Efficient Pre-Training: Strategies include data-efficient learning through leveraging unlabeled data with self-supervised learning, mixed data co-training, and innovative action representation methods to create compact, effective VLA policies.
Efficient Post-Training: Focuses on adapting models to specific tasks with minimal resources through methods such as parameter-efficient tuning and leveraging reinforcement learning for policy optimization. These approaches ensure VLAs can swiftly adapt to new environments or tasks without extensive retraining.
Figure 4: Key strategies for Efficient Training in VLAs.

Efficient Data Collection

Data collection is a significant bottleneck for VLAs, given the need for vast and diverse datasets. The survey categorizes efficient data collection approaches into:

Human-in-the-Loop and Simulation Data: Utilizing human inputs more strategically and expanding the use of simulations to generate diverse and scalable datasets.
Cross-Domain Utilization: Integrating Internet-scale data and cross-domain datasets to enhance the breadth and generalization of VLAs.
Self-Exploration and Augmentation: Methods to autonomously generate or enrich datasets, improving the model's understanding and performance without extensive manual data collection.
Figure 5: Taxonomy of Efficient Data Collection Strategies in VLAs.

Applications

Efficient VLA models have a wide range of applications:

Intelligent Vehicles: VLAs streamline processing in autonomous systems, enabling real-time decision-making essential for navigation and safety.
Smart Homes and Robotics: These models enhance interaction quality by providing robust command execution in domestic robots, prioritizing privacy and real-time processing on edge devices.
Industrial and Medical Robotics: In industrial settings, VLAs facilitate efficiency and adaptability across tasks, while in medical support, they ensure precision and security in sensitive environments.
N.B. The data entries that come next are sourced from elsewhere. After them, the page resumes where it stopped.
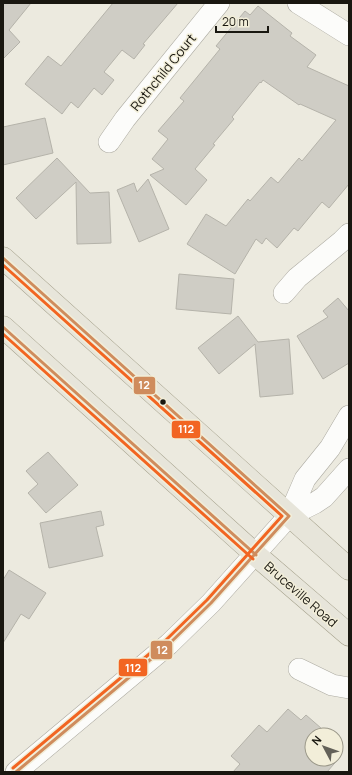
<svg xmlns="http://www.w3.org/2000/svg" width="352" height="775" viewBox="0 0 352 775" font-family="Manrope,sans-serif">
<rect width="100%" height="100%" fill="#eceadf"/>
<path fill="#cfcdc5" stroke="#b5b3aa" d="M3,3H31L9,30L20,42L3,59Z
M113,3H178L143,44L145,45L134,59L122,50L104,72L114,80L102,95L94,88L78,108L71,102L62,114L25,84L48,56L61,66Z
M258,6L292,33L290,36L316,55L307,67L349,86V184L329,208L322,202L298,231L294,228L277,248L266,238L262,244L256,239L235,274L187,244L206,214L226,226L248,199L250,201L271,177L278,183L299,158L302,161L336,120L300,104L299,105L263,80L261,83L260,82L232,117L234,119L213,144L215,145L195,169L207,180L186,205L150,175L164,169L152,159L168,139L158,131L184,101L180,98L220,49L216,46L245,11L250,15Z
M45,118L53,153L3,165V127Z
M57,158L90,193L109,192L111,243L77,244L76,182L36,219L16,198Z
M148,179L169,229L139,242L117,190L134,183L137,192Z
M179,274L234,279L231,314L176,309Z
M338,298L349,311V363L323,379L297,336L328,317L323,311Z
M238,316L258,342L289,339L293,394L260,397L255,344L219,374L198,348Z
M48,452L78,485L46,513L28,493L38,484L26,471Z
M101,511L104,525L96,527L103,556L49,568L40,523Z
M9,570L46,593L29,619L21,614L3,643V580Z
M288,709L301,720L306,715L329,735H312V759H336V754L340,757L327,772H233L240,764L231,756L259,725L267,732Z"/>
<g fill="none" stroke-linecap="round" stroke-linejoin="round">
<g stroke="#acaaa1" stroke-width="22">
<path id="minor" d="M298,3L349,35
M109,142L125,119L219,3
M284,293L297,278L342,241L349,234
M289,516L315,503L324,497L349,469
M299,669L332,685L349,688
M16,772L169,644L211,603L289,516L305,479L330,448L349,416"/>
</g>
<g stroke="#a4a08b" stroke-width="23">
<path id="major" d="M3,258L349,569
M3,327L256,555L349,635"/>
</g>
<use href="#minor" stroke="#fcfcfa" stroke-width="21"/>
<use href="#major" stroke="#e7e5da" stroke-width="22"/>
<g stroke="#f2eed9" stroke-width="6">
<path id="bus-1" d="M3,258L289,516L211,603L169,644L16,772
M3,327L256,555"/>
</g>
<g stroke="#f2eed9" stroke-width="6">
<path id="bus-2" d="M3,265L282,516L207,600L166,640L13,768
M3,334L253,559"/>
</g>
<use href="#bus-1" stroke="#cf8c5d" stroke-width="3"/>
<use href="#bus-2" stroke="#f26522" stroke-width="3"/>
</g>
<circle fill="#191710" stroke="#f2eed9" stroke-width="1.5" cx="163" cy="402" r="3.5"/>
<g text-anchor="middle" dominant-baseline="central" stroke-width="3" stroke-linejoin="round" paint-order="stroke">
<g font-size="13" fill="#191710" stroke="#f2eed9">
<text transform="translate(163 72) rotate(-51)">Rothchild Court</text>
<text transform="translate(301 594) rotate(41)">Bruceville Road</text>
</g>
</g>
<g stroke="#f2eed9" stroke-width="1.5">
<rect x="133" y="376" width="23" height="19" rx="4" fill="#cf8c5d"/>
<rect x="171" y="420" width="30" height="19" rx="4" fill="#f26522"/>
<rect x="150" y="640" width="23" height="20" rx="4" fill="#cf8c5d"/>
<rect x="118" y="658" width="30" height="19" rx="4" fill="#f26522"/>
</g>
<g font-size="11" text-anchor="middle" font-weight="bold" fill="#fff">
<text x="144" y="389">12</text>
<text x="186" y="433">112</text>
<text x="162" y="654">12</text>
<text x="133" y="672">112</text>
</g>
<rect width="352" height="775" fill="none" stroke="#191710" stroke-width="8"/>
<g transform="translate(324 747) rotate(311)"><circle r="19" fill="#f2eed9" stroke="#9b9889"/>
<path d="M0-3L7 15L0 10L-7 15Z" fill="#636158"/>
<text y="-6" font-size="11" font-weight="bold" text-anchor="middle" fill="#191710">N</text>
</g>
<path d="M216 26v6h52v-6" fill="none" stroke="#191710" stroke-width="2"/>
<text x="222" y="26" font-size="12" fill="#191710" stroke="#f2eed9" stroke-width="3" paint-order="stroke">20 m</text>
</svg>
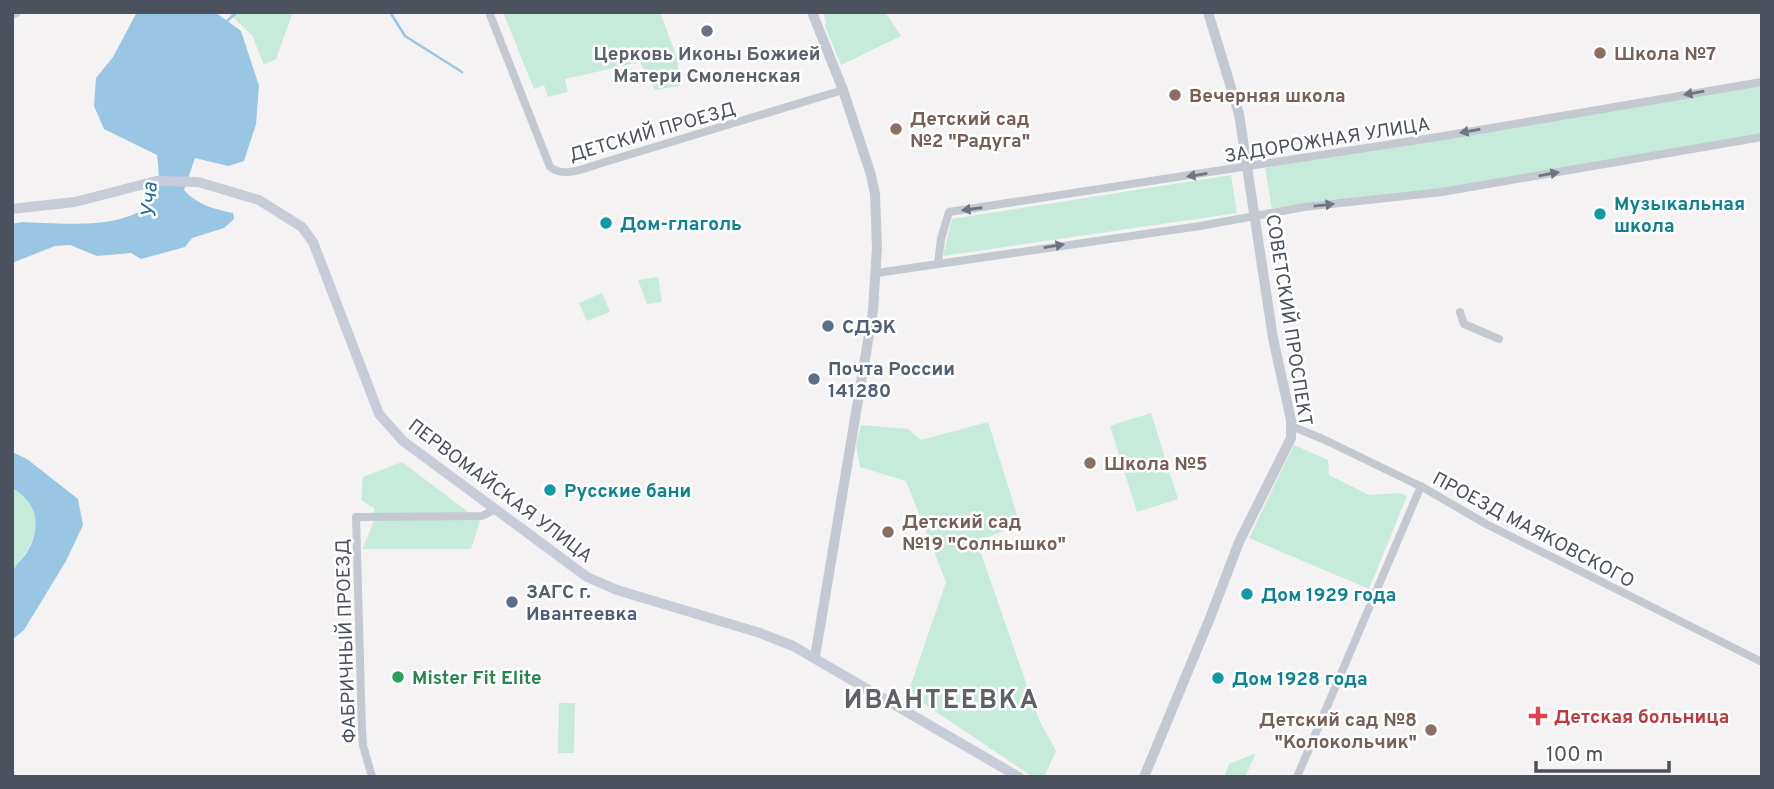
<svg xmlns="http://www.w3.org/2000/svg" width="1774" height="789" font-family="Overpass,sans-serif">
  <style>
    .green { fill: #c6ebdb }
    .water { fill: #98c6e3 }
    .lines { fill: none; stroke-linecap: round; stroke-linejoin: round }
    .stream { stroke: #98c6e3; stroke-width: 2.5 }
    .minor { stroke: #c4c9d1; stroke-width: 8 }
    .tertiary { stroke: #c4c9d1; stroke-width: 10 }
    .secondary { stroke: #c7ccd8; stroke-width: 10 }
    .oneway { fill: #6f7580 }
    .worship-dot { fill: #6b7280; stroke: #fff; stroke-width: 2.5 }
    .education-dot { fill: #8d6e63; stroke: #fff; stroke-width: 2.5 }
    .culture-dot { fill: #0f9aa8; stroke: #fff; stroke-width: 2.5 }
    .service-dot { fill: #5c6f8a; stroke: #fff; stroke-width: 2.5 }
    .leisure-dot { fill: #2e9e5b; stroke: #fff; stroke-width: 2.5 }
    .health-dot { fill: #e0444e; stroke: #fff; stroke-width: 2.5 }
    .labels { text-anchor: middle; stroke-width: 5; stroke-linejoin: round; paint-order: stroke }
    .worship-label { font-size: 19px; font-weight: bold; fill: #5b616d; stroke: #fff }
    .education-label { font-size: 19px; font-weight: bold; fill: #785e54; stroke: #fff; text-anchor: start }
    .street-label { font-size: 19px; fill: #4b515d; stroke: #fff }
    .culture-label { font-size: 19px; font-weight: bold; fill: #0d838f; stroke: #fff; text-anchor: start }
    .service-label { font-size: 19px; font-weight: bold; fill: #4e5e75; stroke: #fff; text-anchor: start }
    .leisure-label { font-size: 19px; font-weight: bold; fill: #27864d; stroke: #fff; text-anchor: start }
    .health-label { font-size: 19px; font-weight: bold; fill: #be3a42; stroke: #fff; text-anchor: start }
    .water-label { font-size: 21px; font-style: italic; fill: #1d6b9f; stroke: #fff }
    .district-label { font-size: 26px; font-weight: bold; letter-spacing: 2px; fill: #5f6166; stroke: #fff }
  </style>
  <rect width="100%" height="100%" fill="#f4f2f2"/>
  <g class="green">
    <polygon points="227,12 293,12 276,59 264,65 252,35"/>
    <polygon points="503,12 660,12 677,58 680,86 655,90 640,62 565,79 568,92 548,97 544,85 534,89"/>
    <polygon points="823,12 885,12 901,36 841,65 825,26 826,22"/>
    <polygon points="1762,82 1762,138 1442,192 1320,201 1272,209 1265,168 1328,153"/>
    <polygon points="1231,175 1237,213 943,256 952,219"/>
    <polygon points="658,277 662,302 647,304 638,280"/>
    <polygon points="602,293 610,312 587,321 579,303"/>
    <polygon points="1151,413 1178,499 1137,512 1110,426"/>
    <polygon points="988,422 1020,524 977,542 1039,720 1056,751 1044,777 1033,777 908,693 946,582 906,481 860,467 856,445 861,425 908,429 921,440"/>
    <polygon points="1294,445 1328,460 1329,475 1369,495 1400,493 1407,496 1369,589 1249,538"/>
    <polygon points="402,462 480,521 471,549 363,549 374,520 374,508 361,500 363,477"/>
    <path d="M12,488C54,511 34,543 12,572Z"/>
    <polygon points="559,703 575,703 574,753 558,753"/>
    <polygon points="1256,753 1245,777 1224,777 1229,764"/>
  </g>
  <g class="water">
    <path d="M137,12H215L241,31L259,86L256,124L244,161L228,166L195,158L184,190C197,205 214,209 233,213L234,219L224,228L192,238L185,247L141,259L131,253L97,256L70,245L55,246L12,263V224L22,222C56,223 147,234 158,188C160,178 158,166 157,155L104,129L94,106L96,78L113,57Z"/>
    <path d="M12,452L27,459L78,499L83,525L66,561L24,630L12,640C12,622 9,591 12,574C14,566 23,559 27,552C42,527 38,502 12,488Z"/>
  </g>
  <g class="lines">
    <g class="stream">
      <polyline points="390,12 405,36 462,72"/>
      <polyline points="227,21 237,12"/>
    </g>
    <g class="minor">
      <path d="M489,12L550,167C565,179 587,167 605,162L843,90"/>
      <polyline points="938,264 1200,226 1304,207 1442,192 1762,137"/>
      <polyline points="877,273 938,264 941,239 949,212 1444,136 1762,82"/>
      <polyline points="1460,312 1464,324 1499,339"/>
      <polyline points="1291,426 1323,439 1424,488 1486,524 1762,662"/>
      <polyline points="372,777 363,745 362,731 356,517 482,516 494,510"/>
      <polyline points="1297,777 1421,486"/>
    </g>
    <g class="tertiary">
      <polyline points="812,12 843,90 871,175 875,194 877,248 873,311 815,657"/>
      <polyline points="1144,777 1210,618 1239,542 1291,438 1291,420 1273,338 1239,114 1208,12"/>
    </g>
    <g class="secondary">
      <polyline points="12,14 16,12"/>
      <polyline points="12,209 75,202 156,181 198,182 259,200 302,227 313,242 379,414 403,441 422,455 587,577 617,590 760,633 793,646 1019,777"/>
    </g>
  </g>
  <defs><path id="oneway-solid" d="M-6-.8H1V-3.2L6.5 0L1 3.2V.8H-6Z" transform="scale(1.75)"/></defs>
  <g class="oneway">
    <use href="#oneway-solid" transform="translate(1694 93) rotate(170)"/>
    <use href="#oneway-solid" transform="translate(1470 131) rotate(170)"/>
    <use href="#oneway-solid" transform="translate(1549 174) rotate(-10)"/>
    <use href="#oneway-solid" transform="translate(1197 175) rotate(171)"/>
    <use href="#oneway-solid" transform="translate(1324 205) rotate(-6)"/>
    <use href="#oneway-solid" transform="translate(972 209) rotate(172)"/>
    <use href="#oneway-solid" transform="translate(1054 246) rotate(-9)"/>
  </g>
  <circle class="worship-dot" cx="707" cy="31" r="7"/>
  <g class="education-dot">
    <circle cx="1600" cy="53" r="7"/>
    <circle cx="1175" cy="95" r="7"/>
    <circle cx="896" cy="129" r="7"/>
    <circle cx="1090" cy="463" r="7"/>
    <circle cx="888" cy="532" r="7"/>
    <circle cx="1431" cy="730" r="7"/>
  </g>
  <g class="culture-dot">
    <circle cx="1600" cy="214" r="7"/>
    <circle cx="606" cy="223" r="7"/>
    <circle cx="550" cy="490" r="7"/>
    <circle cx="1247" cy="594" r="7"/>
    <circle cx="1218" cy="678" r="7"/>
  </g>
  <g class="service-dot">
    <circle cx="828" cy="326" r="7"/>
    <circle cx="814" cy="379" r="7"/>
    <circle cx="512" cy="602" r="7"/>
  </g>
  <circle class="leisure-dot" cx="398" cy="677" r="7"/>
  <path class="health-dot" d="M1534.5 705.5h7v7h7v7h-7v7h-7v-7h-7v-7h7z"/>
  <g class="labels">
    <g class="worship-label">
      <text x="707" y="60">Церковь Иконы Божией<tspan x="707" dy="22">Матери Смоленская</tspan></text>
    </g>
    <g class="education-label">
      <text x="1614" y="60">Школа №7</text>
      <text x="1189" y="102">Вечерняя школа</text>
      <text x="910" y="125">Детский сад<tspan x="910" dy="22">№2 "Радуга"</tspan></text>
      <text x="1104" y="470">Школа №5</text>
      <text x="902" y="528">Детский сад<tspan x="902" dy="22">№19 "Солнышко"</tspan></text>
      <text x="1417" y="726" text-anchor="end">Детский сад №8<tspan x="1417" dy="22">"Колокольчик"</tspan></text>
    </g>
    <g class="street-label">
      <text transform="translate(652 131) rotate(-16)" y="7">ДЕТСКИЙ ПРОЕЗД</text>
      <text transform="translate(1327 139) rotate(-9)" y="7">ЗАДОРОЖНАЯ УЛИЦА</text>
      <text transform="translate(1290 320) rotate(81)" y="7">СОВЕТСКИЙ ПРОСПЕКТ</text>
      <text transform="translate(501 490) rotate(37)" y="7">ПЕРВОМАЙСКАЯ УЛИЦА</text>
      <text transform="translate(1534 529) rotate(28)" y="7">ПРОЕЗД МАЯКОВСКОГО</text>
      <text transform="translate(345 641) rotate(-92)" y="7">ФАБРИЧНЫЙ ПРОЕЗД</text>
    </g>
    <g class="culture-label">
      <text x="1614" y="210">Музыкальная<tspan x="1614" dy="22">школа</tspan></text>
      <text x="620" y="230">Дом-глаголь</text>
      <text x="564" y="497">Русские бани</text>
      <text x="1261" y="601">Дом 1929 года</text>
      <text x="1232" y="685">Дом 1928 года</text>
    </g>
    <g class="service-label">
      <text x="842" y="333">СДЭК</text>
      <text x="828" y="375">Почта России<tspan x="828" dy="22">141280</tspan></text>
      <text x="526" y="598">ЗАГС г.<tspan x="526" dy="22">Ивантеевка</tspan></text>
    </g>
    <g class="leisure-label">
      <text x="412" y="684">Mister Fit Elite</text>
    </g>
    <g class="health-label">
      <text x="1554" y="723">Детская больница</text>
    </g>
    <g class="water-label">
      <text transform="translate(149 200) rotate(-88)" y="7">Уча</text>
    </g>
    <g class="district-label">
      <text x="942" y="708">ИВАНТЕЕВКА</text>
    </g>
  </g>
  <rect width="1774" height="789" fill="none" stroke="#4b515d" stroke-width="28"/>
  <path d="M1536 761v10h133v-10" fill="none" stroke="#4b515d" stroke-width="3.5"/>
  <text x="1546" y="761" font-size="21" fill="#4b515d" stroke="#ffffff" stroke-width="5" paint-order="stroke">100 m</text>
</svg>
Challenges and Future Directions

Despite advancements, VLAs face challenges such as balancing model compactness with expressivity, ensuring scalable and stable training, and overcoming data barriers. Future work should focus on adaptive architectures, resilient training paradigms, and sustainable data ecosystems that synergize to form a cohesive, efficient embodied intelligence framework.

Conclusion

The survey highlights the critical components required to advance the efficiency of VLA models, focusing on model design, training, and data collection. By systematically addressing these aspects, the paper sets the groundwork for future explorations that could enable widespread deployment of efficient, capable VLA systems across various domains.